Retype the material below from its first line up to and including the line that contains "guide décrit des", reproducing each line exactly.

___ Dataset excerpts ___

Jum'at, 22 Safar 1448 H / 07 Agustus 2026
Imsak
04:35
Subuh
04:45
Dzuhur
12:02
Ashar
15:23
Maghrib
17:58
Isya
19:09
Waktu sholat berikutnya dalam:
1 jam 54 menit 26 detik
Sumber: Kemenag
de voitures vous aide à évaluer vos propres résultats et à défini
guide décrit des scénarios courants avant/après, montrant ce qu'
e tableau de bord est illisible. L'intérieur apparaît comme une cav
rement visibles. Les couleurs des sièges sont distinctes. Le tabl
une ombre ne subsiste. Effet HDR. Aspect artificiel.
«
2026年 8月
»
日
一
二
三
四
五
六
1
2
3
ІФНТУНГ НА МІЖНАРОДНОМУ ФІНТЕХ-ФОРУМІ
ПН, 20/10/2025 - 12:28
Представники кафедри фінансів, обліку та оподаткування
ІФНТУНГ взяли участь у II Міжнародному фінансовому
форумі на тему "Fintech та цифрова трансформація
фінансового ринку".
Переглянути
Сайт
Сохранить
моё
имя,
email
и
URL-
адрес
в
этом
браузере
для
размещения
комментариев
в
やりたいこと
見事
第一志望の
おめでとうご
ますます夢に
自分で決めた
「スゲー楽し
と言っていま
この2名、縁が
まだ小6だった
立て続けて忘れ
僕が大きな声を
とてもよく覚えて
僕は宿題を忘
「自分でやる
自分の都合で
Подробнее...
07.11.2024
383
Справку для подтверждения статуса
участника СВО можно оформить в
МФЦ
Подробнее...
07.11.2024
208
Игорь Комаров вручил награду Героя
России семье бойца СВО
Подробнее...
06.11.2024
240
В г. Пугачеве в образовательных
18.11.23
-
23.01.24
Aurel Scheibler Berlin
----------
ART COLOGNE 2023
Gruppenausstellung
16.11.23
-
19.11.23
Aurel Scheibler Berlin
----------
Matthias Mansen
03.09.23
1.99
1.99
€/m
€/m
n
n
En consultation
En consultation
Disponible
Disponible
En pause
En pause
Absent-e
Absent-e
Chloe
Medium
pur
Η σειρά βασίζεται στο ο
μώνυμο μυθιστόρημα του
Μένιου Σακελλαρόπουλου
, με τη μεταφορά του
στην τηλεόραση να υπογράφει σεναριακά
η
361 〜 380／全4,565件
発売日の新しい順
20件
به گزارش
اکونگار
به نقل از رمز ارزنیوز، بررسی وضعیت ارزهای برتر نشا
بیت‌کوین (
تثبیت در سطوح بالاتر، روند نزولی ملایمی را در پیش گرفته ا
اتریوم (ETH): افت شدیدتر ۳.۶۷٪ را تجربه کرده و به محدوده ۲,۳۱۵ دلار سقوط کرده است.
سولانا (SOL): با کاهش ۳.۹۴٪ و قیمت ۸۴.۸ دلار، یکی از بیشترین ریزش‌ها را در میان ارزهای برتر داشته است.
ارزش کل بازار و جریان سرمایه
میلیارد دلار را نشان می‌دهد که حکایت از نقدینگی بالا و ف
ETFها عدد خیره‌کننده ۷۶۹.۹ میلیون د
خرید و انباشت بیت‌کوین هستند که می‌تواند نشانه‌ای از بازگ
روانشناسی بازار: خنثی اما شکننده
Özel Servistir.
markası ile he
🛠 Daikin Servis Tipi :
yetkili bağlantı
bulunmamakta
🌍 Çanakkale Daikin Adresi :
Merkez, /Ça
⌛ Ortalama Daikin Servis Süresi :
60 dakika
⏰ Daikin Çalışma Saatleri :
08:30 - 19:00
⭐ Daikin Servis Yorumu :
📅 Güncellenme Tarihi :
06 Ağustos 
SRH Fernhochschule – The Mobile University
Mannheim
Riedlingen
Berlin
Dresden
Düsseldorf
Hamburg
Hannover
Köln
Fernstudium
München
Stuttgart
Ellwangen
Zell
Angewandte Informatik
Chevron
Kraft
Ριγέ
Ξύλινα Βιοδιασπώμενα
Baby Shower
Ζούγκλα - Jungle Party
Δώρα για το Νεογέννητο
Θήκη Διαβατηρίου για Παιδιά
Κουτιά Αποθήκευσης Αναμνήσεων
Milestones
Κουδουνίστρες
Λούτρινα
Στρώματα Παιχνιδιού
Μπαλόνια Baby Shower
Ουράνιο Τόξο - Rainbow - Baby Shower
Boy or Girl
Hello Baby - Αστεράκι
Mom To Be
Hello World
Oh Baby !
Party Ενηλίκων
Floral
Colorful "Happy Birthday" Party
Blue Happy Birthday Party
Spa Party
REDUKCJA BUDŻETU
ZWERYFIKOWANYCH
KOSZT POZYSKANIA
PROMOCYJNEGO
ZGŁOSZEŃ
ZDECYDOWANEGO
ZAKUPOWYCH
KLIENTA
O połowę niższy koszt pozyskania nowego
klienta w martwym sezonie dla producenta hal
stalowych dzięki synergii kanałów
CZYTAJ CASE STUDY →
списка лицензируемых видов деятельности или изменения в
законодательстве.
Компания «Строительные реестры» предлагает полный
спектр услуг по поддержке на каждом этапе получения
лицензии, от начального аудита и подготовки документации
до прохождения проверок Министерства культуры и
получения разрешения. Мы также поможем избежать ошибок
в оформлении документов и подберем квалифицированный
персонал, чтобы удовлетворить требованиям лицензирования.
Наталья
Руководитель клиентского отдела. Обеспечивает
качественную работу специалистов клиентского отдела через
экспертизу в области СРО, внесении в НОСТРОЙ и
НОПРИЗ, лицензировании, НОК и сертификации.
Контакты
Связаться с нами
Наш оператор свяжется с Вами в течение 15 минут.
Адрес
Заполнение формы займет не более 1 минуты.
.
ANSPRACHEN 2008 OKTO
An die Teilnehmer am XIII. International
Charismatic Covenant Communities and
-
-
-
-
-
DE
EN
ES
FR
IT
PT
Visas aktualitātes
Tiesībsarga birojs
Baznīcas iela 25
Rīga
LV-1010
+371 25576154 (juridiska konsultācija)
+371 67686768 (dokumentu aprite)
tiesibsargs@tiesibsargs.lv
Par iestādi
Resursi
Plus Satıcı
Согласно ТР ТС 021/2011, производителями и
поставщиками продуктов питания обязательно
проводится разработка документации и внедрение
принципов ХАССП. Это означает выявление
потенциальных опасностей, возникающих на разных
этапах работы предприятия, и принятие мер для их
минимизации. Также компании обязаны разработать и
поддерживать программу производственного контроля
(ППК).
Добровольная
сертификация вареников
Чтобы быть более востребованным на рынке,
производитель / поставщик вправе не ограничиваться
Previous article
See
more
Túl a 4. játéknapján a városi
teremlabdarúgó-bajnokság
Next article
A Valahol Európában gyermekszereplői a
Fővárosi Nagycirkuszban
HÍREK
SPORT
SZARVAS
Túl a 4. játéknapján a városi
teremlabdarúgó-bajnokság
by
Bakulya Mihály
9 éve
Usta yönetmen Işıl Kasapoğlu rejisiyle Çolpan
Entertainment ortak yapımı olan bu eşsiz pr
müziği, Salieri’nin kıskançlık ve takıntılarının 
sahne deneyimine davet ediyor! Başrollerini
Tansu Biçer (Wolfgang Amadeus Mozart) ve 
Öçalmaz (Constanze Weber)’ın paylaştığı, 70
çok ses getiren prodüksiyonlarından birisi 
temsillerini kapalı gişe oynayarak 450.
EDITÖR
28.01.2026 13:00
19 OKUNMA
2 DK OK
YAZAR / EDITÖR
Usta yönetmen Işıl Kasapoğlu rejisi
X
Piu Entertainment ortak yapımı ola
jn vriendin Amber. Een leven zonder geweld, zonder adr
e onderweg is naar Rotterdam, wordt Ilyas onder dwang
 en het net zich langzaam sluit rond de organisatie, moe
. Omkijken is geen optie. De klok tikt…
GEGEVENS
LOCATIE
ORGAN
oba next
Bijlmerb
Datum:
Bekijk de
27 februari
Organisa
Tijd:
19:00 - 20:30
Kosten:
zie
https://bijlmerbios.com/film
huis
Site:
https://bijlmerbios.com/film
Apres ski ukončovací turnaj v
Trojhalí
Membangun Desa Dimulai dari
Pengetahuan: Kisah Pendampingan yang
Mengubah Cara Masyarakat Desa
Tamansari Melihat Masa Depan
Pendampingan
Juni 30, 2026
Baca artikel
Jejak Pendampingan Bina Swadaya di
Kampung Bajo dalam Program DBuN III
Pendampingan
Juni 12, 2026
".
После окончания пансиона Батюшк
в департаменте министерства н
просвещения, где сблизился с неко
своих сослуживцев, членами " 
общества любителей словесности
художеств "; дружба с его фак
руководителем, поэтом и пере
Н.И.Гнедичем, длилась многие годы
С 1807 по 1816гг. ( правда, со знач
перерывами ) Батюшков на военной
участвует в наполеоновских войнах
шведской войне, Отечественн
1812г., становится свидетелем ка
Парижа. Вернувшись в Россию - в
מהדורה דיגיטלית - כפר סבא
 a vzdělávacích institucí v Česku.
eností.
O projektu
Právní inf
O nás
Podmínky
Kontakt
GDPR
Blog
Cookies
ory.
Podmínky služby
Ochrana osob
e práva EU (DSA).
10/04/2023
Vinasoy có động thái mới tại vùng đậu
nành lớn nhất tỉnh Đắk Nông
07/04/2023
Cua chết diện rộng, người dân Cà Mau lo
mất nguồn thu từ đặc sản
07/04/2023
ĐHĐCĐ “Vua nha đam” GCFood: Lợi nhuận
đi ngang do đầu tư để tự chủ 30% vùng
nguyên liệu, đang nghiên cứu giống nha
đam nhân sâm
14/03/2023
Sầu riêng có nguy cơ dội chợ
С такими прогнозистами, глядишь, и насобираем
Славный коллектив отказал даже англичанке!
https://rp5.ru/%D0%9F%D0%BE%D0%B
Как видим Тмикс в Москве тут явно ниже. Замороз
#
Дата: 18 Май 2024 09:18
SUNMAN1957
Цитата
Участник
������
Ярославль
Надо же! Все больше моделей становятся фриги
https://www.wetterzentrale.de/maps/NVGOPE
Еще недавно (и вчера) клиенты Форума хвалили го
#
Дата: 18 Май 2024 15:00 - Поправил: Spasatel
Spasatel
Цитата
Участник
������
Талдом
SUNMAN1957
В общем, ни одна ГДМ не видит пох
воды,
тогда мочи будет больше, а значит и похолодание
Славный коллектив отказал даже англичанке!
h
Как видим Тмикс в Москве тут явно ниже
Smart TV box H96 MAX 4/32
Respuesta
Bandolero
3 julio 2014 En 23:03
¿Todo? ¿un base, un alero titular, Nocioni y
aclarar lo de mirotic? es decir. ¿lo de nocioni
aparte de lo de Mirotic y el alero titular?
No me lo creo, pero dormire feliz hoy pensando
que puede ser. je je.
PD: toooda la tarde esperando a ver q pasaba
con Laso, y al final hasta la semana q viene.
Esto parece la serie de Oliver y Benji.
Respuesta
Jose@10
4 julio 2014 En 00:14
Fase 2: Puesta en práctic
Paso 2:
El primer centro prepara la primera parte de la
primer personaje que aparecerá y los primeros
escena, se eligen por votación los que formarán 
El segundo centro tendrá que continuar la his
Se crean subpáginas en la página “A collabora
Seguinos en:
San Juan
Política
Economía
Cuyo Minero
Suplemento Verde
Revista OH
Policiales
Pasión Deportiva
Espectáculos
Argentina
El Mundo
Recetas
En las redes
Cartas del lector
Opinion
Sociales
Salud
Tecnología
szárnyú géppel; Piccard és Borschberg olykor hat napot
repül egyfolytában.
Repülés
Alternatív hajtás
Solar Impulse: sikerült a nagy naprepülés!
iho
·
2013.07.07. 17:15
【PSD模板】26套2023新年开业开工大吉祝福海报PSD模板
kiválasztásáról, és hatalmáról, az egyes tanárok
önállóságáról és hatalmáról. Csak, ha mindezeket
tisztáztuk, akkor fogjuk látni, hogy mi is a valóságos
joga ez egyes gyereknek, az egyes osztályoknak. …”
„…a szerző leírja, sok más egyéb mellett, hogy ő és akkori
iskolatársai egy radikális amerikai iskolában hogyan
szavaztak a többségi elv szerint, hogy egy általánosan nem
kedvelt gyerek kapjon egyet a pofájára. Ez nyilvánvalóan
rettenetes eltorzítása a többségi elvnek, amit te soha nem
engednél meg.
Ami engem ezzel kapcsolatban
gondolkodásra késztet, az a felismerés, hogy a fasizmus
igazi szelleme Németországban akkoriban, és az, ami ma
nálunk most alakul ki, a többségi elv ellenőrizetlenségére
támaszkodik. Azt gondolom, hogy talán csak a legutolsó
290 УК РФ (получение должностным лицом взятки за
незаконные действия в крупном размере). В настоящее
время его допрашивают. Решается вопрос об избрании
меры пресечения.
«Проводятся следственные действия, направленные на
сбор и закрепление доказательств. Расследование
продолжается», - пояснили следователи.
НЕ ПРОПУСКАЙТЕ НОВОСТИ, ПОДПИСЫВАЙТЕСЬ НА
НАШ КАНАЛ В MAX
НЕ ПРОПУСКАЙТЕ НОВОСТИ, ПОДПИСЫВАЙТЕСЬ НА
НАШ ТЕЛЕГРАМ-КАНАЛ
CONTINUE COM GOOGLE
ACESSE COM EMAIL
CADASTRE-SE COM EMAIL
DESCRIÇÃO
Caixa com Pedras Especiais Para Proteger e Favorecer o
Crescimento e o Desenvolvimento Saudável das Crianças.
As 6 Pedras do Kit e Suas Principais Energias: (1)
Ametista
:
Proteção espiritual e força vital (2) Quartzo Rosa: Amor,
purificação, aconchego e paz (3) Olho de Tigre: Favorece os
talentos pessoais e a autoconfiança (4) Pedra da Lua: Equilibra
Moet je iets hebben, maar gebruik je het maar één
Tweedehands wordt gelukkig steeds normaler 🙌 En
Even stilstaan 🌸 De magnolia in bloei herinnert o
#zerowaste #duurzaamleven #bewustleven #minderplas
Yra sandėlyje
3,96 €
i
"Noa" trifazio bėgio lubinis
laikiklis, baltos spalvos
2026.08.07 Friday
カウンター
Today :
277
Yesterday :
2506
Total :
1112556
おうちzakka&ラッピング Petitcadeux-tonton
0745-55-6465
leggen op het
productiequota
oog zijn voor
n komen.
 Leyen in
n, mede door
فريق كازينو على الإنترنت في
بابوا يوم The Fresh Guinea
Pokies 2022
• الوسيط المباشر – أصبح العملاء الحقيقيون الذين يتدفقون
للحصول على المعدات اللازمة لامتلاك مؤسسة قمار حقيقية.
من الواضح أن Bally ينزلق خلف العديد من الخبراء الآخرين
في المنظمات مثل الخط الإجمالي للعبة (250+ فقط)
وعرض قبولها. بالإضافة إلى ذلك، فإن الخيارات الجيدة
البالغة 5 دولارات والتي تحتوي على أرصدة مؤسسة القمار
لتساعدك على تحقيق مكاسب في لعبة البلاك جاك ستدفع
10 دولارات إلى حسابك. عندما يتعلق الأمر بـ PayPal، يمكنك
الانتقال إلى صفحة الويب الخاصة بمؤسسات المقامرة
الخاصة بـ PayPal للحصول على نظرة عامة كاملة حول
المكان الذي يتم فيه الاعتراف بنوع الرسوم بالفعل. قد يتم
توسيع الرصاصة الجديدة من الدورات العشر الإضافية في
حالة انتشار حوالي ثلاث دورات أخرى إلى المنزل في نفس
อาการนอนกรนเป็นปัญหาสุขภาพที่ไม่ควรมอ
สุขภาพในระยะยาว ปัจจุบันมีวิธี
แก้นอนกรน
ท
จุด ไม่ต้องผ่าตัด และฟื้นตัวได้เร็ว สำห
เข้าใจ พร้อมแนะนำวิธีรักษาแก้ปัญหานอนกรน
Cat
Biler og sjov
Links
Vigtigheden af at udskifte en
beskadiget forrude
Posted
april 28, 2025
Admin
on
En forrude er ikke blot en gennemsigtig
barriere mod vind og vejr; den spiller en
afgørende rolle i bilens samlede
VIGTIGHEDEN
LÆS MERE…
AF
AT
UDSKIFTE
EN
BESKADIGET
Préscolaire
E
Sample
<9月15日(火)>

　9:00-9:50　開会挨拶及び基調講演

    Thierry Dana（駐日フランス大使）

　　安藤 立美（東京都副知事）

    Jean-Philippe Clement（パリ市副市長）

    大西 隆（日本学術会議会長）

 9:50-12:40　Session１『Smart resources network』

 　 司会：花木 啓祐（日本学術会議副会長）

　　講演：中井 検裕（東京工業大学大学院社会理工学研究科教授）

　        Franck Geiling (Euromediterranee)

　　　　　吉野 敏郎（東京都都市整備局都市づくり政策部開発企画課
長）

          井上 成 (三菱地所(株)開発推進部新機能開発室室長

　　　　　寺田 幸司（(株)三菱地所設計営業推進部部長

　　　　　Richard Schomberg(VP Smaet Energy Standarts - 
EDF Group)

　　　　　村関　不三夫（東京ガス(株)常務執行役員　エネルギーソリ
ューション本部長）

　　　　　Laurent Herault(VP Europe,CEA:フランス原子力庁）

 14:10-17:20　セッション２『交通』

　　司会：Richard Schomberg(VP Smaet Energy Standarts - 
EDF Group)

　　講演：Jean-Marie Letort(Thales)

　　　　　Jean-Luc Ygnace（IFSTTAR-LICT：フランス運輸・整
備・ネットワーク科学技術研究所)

___

- [Exercise answer]
Jum'at, 22 Safar 1448 H / 07 Agustus 2026
Imsak
04:35
Subuh
04:45
Dzuhur
12:02
Ashar
15:23
Maghrib
17:58
Isya
19:09
Waktu sholat berikutnya dalam:
1 jam 54 menit 26 detik
Sumber: Kemenag
de voitures vous aide à évaluer vos propres résultats et à défini
guide décrit des scénarios courants avant/après, montrant ce qu'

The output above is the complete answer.